Il faut apprendre aux nouveaux soldats à frapper d’estoc et non de taille.

L’ancien usage des Romains était de frapper d’estoc. Ils se moquaient même d’un ennemi qui ne leur opposait que le tranchant de t’épée, tant sa défaite leur coùtait peu.

En effet, les coups tranchans, quelque vigoureux qu’ils soient, sont rarement mortels puisque les armes défensives et les os en préservent les parties les plus nécessaires à la vie.

La pointe, au contraire, pour peu qu’elle. entre de deux pouces, peut offenser des parties nobles, et par conséquent être mortelle.

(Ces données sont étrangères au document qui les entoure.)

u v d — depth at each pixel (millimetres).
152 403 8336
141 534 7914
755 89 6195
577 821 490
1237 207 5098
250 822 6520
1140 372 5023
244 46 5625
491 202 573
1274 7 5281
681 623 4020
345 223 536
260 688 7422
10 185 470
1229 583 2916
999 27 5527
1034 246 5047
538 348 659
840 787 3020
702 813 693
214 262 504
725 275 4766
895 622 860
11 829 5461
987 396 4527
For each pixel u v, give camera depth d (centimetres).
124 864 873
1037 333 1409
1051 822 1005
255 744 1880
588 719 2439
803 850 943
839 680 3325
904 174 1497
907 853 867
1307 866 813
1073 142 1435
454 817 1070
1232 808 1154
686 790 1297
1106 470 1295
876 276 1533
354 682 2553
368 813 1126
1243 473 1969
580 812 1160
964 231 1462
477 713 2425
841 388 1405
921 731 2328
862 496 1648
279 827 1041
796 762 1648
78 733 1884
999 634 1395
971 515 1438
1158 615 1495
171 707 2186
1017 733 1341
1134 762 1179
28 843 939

D’ailleurs, on ne peut frapper de taille sans découvrir le bras et le côté droit au lieu qu’on reste tout-à-fait couvert en frappant d’estoc et qu’on blesse son ennemi, avant qu’il ait le temps de parer. Voilà pourquoi nos anciens préféraient l’estoc à la taille.

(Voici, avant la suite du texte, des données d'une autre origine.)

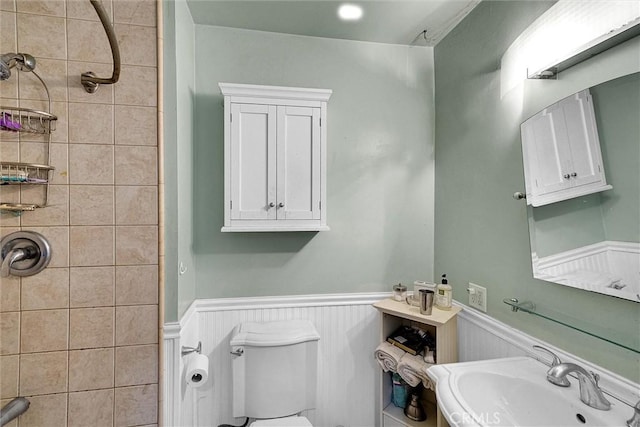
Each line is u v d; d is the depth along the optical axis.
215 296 1.54
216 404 1.52
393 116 1.71
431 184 1.73
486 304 1.33
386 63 1.71
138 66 0.94
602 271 0.81
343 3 1.38
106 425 0.93
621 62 0.78
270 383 1.36
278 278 1.60
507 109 1.21
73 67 0.90
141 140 0.95
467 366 1.03
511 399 0.93
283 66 1.60
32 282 0.88
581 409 0.79
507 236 1.21
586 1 0.87
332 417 1.65
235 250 1.55
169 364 1.19
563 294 0.96
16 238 0.87
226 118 1.36
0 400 0.87
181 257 1.25
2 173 0.85
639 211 0.73
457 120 1.54
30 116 0.86
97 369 0.92
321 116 1.43
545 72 1.01
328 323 1.64
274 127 1.40
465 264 1.47
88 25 0.91
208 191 1.52
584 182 0.87
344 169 1.66
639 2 0.74
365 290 1.69
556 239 0.96
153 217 0.95
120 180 0.93
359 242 1.68
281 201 1.41
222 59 1.53
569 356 0.94
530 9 1.08
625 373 0.79
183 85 1.30
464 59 1.48
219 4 1.37
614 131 0.79
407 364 1.33
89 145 0.92
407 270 1.73
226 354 1.54
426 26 1.56
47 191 0.88
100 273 0.92
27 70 0.84
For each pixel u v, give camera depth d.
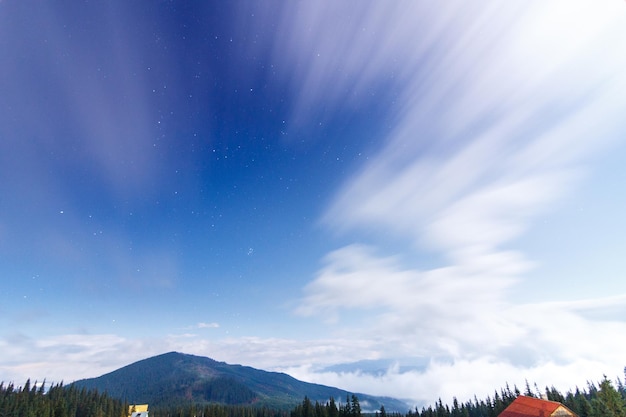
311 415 95.75
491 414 85.56
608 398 54.91
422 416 104.94
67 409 110.19
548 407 45.72
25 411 96.19
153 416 152.00
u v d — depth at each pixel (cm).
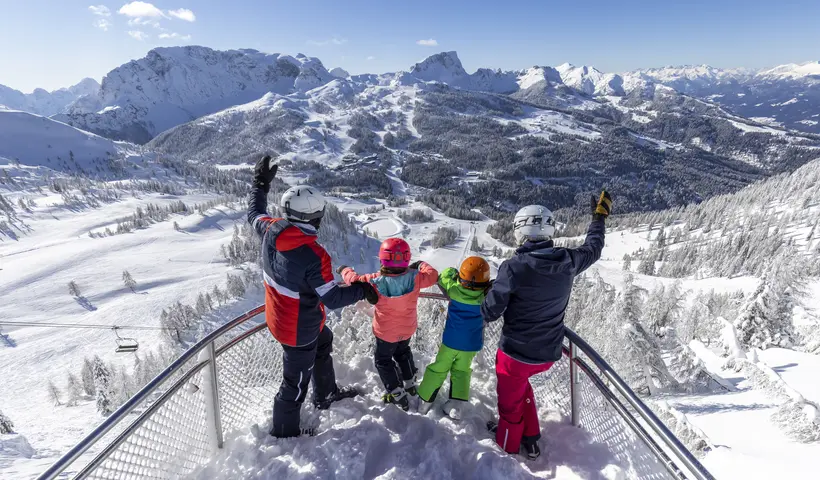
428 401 368
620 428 285
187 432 299
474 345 352
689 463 204
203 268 14262
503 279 286
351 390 394
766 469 1169
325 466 295
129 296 12188
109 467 227
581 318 3106
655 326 3428
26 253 15850
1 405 7150
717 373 2241
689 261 10488
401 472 286
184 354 285
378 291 348
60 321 10944
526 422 320
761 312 2711
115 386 5047
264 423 362
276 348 417
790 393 1574
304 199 276
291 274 283
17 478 1421
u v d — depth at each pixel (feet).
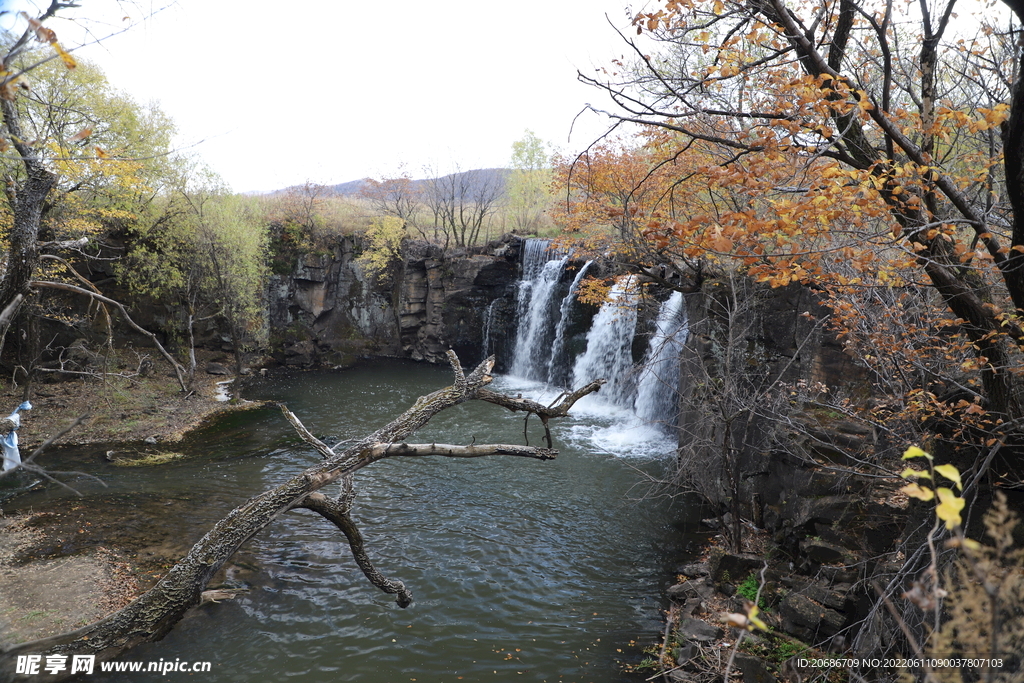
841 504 33.65
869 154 20.36
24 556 39.99
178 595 24.59
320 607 35.94
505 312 111.14
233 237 94.79
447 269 113.60
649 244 37.70
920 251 20.18
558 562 41.78
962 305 20.12
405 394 91.25
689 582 38.11
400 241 119.34
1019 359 21.11
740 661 29.09
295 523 46.55
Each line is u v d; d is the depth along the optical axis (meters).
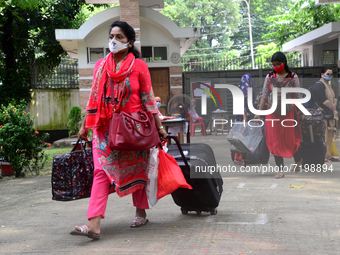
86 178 3.39
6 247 3.04
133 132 3.03
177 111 7.94
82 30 13.20
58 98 16.30
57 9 14.99
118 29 3.16
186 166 3.46
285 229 3.18
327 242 2.85
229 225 3.36
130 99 3.17
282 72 4.05
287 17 20.53
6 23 14.50
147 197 3.45
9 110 7.30
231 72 15.34
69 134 14.86
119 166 3.21
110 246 2.96
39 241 3.16
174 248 2.85
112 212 4.05
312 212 3.61
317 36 16.00
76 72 16.62
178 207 4.15
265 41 40.59
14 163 7.06
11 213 4.25
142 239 3.10
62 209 4.31
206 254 2.71
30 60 16.02
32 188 5.98
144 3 14.04
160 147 3.38
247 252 2.71
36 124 16.06
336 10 18.20
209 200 3.61
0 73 15.11
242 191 4.49
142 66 3.24
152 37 14.06
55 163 3.34
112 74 3.07
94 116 3.18
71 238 3.21
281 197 4.14
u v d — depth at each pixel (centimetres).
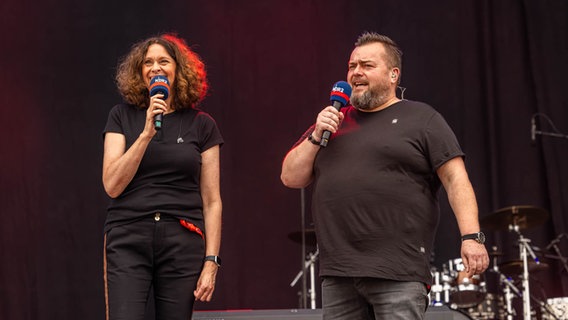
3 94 916
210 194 422
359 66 406
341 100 408
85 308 884
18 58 928
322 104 962
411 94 974
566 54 964
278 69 969
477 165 956
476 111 966
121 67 443
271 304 920
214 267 409
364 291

Afin d’y former le nouveau soldat, ils le chargeaient de ces espèces d’armes pesantes dont on vient de parler ; de sorte que passant aux armes d’usage, qu’il trouvait plus légères, il en sentait augmenter sa confiance et son ardeur.


CHAPITRE XIII.

Qu’il faut exercer les nouveaux soldats à lancer le javelot à jeter des pierres avec la fronde, à tirer des flèches et à lancer les flèches plombées.

Mais je reviens à mon sujet. Je dis qu’il faut exercer le nouveau soldat au pilier, avec des dards et des javelots plus pesans que ceux dont on se sert à la guerre. Lorsqu’il aura acquis de la facilité à les manier, un maître lui enseignera à les lancer avec un certain tour de bras, qui leur imprime un plus grand degré de force, et qui les dirige au pilier même, ou du moins très-près : exercice propre à augmenter l’adresse et la vigueur.

Il faut aussi faire tirer au pilier, le tiers ou le quart des nouveaux soldats, avec des arcs de bois et avec des fléches dont on, se sert dans les jeux. Cet exercice demande des maîtres habiles ; car il faut l’être pour former l’archer à bien manier son arc,. à lui donner toute la tension possible, à tenir la main gauche ferme et immobile, à conduire la droite avec méthode, à fixer également son œil et son attention sur l’objet qu’il a pour but ; en un mot, à tirer juste soit à pied, soit à cheval.

On ne peut répéter trop souvent, ni trop attentivement, cette espèce d’exercice, dont Caton démontre l’utilité dans son traité sur la discipline militaire. Ce ne fut qu’après avoir formé d’excellens archers, que Claudius vainquit un ennemi jusqu’alors son vainqueur.

Scipion l’Africain, prêt à livrer combat aux Numantins, qui avaient fait passer l’armée romaine sous le joug, n’imagina rien de plus propre à se rendre supérieur, que de mêler dans chaque centurie des archers d’élite.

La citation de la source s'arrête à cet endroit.